Erkrankte wüten gegen Politik: „Uns fehlt die Kraft – euch fehlt der Wille“In den Betroffenen-Gruppen meiner Freundin tritt der Unmut über die fehlende Unterstützung von der Politik fast täglich zutage. Die Hausärzte sind in der Regel mit dem Krankheitsbild überfordert. Oft wird Betroffenen lediglich dazu geraten, einfach mehr Sport zu treiben und sich mehr zu bewegen – es sei ja alles nur psychisch bedingt. Eine Reha oder alternative Therapien wie das simulierte Höhentraining, die sogenannte Intervall-Hypoxie-Hyperoxie-Therapie (IHHT) führen nur bei manchen Erkrankten zum Erfolg. Bei anderen wiederum verschlechtert sich der Zustand dadurch sogar. Auch breit verfügbare Medikamente fehlen, Betroffene greifen daher – wenn überhaupt – zu Off-Label-Medikamenten, bei denen jedoch die offizielle Zulassung fehlt.
Bei der bundesweiten Liegenddemo vor wenigen Wochen, bei welcher tausende an ME/CFS Erkrankte für mehr Unterstützung demonstrierten, zeigte sich der Frust der Betroffenen auf bedrückende Art und Weise. „Uns fehlt die Kraft – euch fehlt der Wille“ stand auf einem der Demonstrationsschilder – „Wir liegen nicht herum, wir kämpfen im Liegen“ auf einem anderen. Eine Australierin erzählte unter Tränen, dass sie schon seit Jahren auf der Liegenddemo für mehr Anerkennung und Unterstützung kämpfe. Geändert habe sich in all der Zeit allerdings „nichts“.

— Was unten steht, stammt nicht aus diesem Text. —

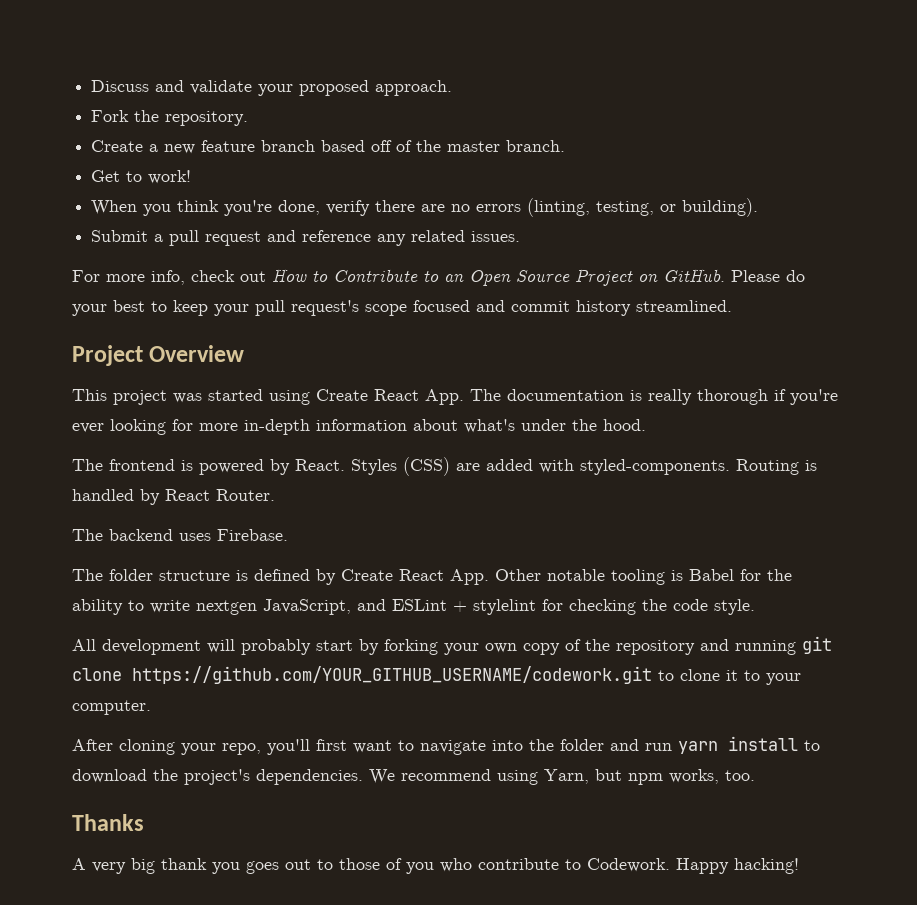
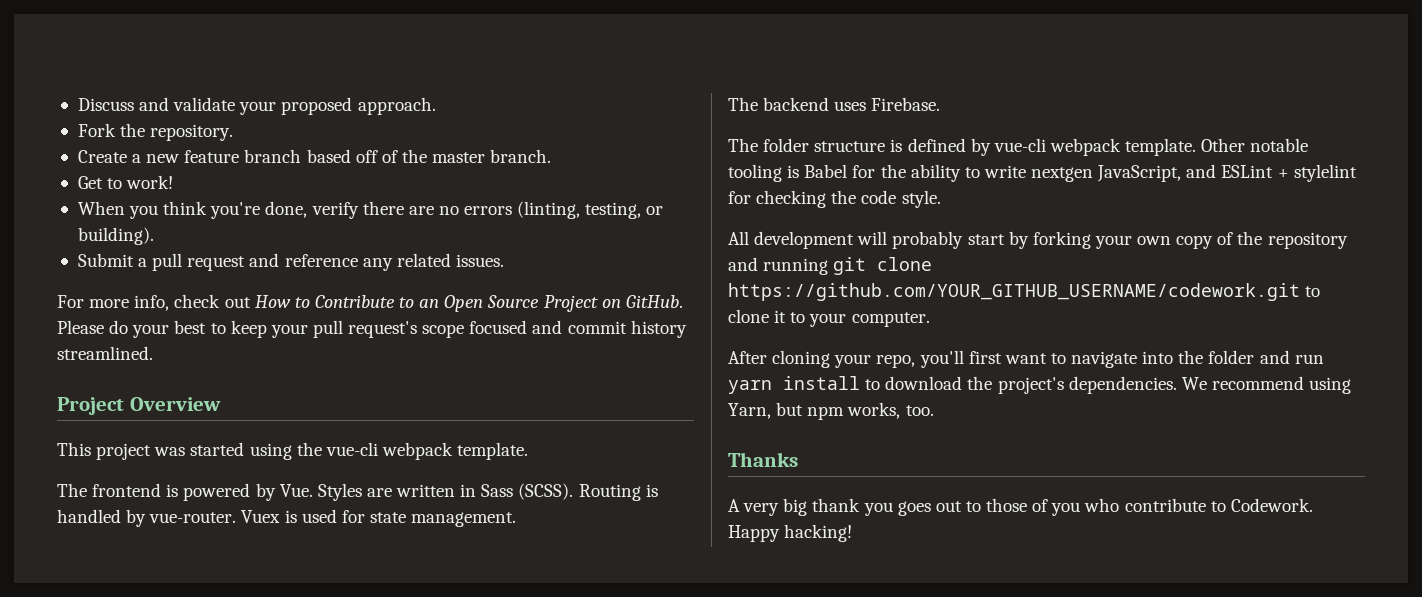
[316,389,838,405] [72,419,646,435] Create React App. The documentation is really thorough if you're ever looking for more in-depth information about what's under the hood. -> [296,442,529,460] the vue-cli webpack template.
[295,457,817,476] [72,489,275,505] React. Styles (CSS) are added with styled-components. Routing is handled by React Router. -> [279,483,658,501] [57,509,517,527] Vue. Styles are written in Sass (SCSS). Routing is handled by vue-router. Vuex is used for state management.
[341,569,489,585] Create React App. -> [993,138,1197,156] vue-cli webpack template.

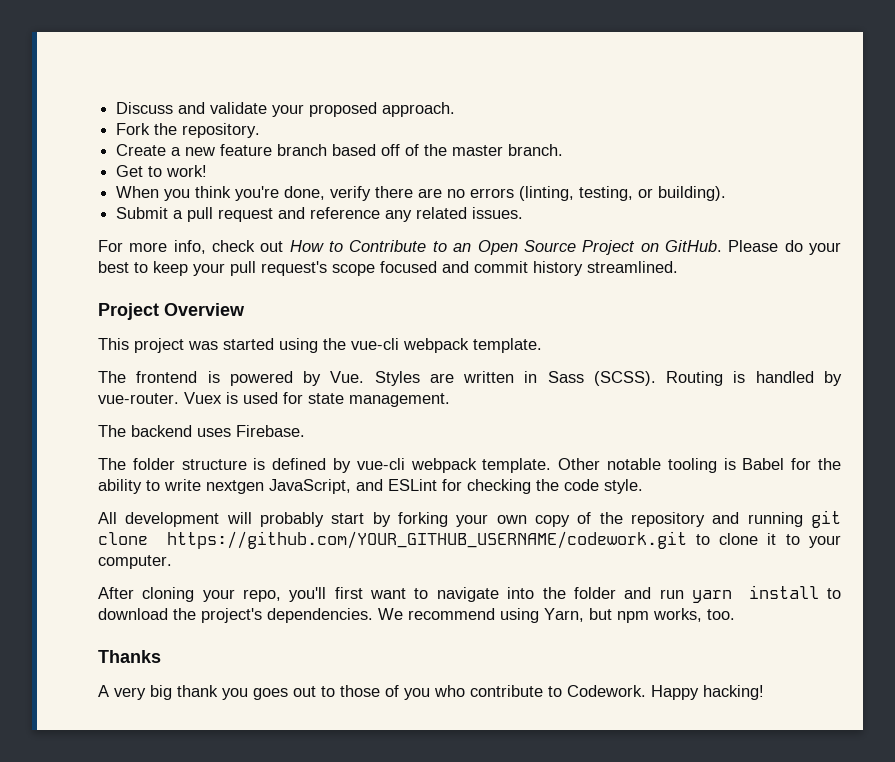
[1277,164,1357,182] + stylelint -> (437, 485) none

Bereits im Mai 2023 hat die Weltgesundheitsorganisation den internationalen Gesundheitsnotstand wegen der Corona-Pandemie aufgehoben. Trotzdem hat es die Bundesregierung erst zwei Jahre später geschafft, endlich eine Enquete-Kommission zu beschließen, die den Umgang mit der Pandemie in Deutschland aufarbeiten soll. Fraglich bleibt jedoch, ob diese den vielen Langzeit-Betroffenen von Corona wirklich helfen wird. Stattdessen muss in der Politik endlich die Gewissheit einkehren, dass sie nicht einfach Hunderttausende in Deutschland ignorieren kann.
Im Koalitionsvertrag verspricht die neue Bundesregierung mehr Forschung und eine bessere Versorgung für an ME/CFS, Long Covid und Post Vac erkrankte Menschen. Es bleibt nur zu hoffen, dass den Worten endlich auch Taten folgen.